I had tried putting it after my if else block where the cars.count is evaluated - but if a User uploads for e.g 2000 cars and that completes and runs in say 1 min - in the meantime as the user had control in the Webpage they could upload another 2000 or another User could upload and again it falls over with an Exception.
Is there a good way anyone can see to correctly close the External Service Client?
Based on the related question of yours, your "split" logic doesn't seem to give you what you're trying to achieve. WhenAll still executes requests in parallel, so you may end up running more than 1000 requests at any given moment of time. Use SemaphoreSlim to throttle the number of simultaneously active requests and limit that number to 1000. This way, you don't need to do any splits.
Another issue might be in how you handle the creation/disposal of ExternalServiceClient client. I suspect there might a race condition there.
Lastly, when you re-throw from the catch block, you should at least include a reference to the original exception.

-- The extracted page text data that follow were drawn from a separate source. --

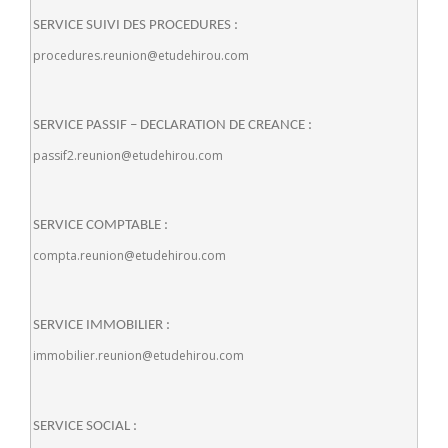
SERVICE SUIVI DES PROCEDURES :
procedures.reunion@etudehirou.com
SERVICE PASSIF – DECLARATION DE CREANCE :
passif2.reunion@etudehirou.com
SERVICE COMPTABLE :
compta.reunion@etudehirou.com
SERVICE IMMOBILIER :
immobilier.reunion@etudehirou.com
SERVICE SOCIAL :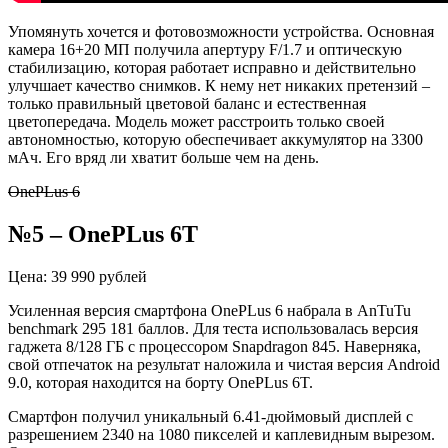
Упомянуть хочется и фотовозможности устройства. Основная
камера 16+20 МП получила апертуру F/1.7 и оптическую
стабилизацию, которая работает исправно и действительно
улучшает качество снимков. К нему нет никаких претензий –
только правильный цветовой баланс и естественная
цветопередача. Модель может расстроить только своей
автономностью, которую обеспечивает аккумулятор на 3300
мАч. Его вряд ли хватит больше чем на день.
OnePLus 6
№5 – OnePLus 6T
Цена: 39 990 рублей
Усиленная версия смартфона OnePLus 6 набрала в AnTuTu
benchmark 295 181 баллов. Для теста использовалась версия
гаджета 8/128 ГБ с процессором Snapdragon 845. Наверняка,
свой отпечаток на результат наложила и чистая версия Android
9.0, которая находится на борту OnePLus 6T.
Смартфон получил уникальный 6.41-дюймовый дисплей с
разрешением 2340 на 1080 пикселей и каплевидным вырезом.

Here's how to address these issues (untested, but should give you the idea):
const int MAX_PARALLEL = 1000;
SemaphoreSlim _semaphoreSlim = new SemaphoreSlim(MAX_PARALLEL);
volatile int _activeClients = 0;
readonly object _lock = new Object();
ExternalServiceClient _externalpServiceClient = null;
ExternalServiceClient GetClient()
{
lock (_lock)
{
if (_activeClients == 0)
_externalpServiceClient = new ExternalServiceClient("WSHttpBinding_IExternalService");
_activeClients++;
return _externalpServiceClient;
}
}
void ReleaseClient()
{
lock (_lock)
{
_activeClients--;
if (_activeClients == 0)
{
_externalpServiceClient.Close();
_externalpServiceClient = null;
}
}
}
private async Task<string> GetTokenIdForCarsAsync(Car[] cars)
{
var client = GetClient();
try
{
await _semaphoreSlim.WaitAsync().ConfigureAwait(false);
try
{
string tokenId = await client.GetInfoForCarsAsync(cars).ConfigureAwait(false);
return tokenId;
}
catch (Exception ex)
{
//TODO plug in log 4 net
throw new Exception("Failed" + ex.Message, ex);
}
finally
{
_semaphoreSlim.Release();
}
}
finally
{
ReleaseClient();
}
}
Updated based on the comment:
the External WebService company can accept me passing up to 5000 car
objects in one call - though they recommend splitting into batches of
1000 and run up to 5 in parallel at one time - so when I mention 7000
- I dont mean GetTokenIdForCarAsync would be called 7000 times - with my code currently it should be called 7 times - i.e giving me back 7
token ids - I am wondering can I use your semaphore slim to run first
5 in parallel and then 2
The changes are minimal (but untested). First:
const int MAX_PARALLEL = 5;
Then, using Marc Gravell's ChunkExtension.Chunkify, we introduce GetAllTokenIdForCarsAsync, which in turn will be calling GetTokenIdForCarsAsync from above:
private async Task<string[]> GetAllTokenIdForCarsAsync(Car[] cars)
{
var results = new List<string>();
var chunks = cars.Chunkify(1000);
var tasks = chunks.Select(chunk => GetTokenIdForCarsAsync(chunk)).ToArray();
await Task.WhenAll(tasks);
return tasks.Select(task => task.Result).ToArray();
}
Now you can pass all 7000 cars into GetAllTokenIdForCarsAsync. This is a skeleton, it can be improved with some retry logic if any of the batch requests has failed (I'm leaving that up to you).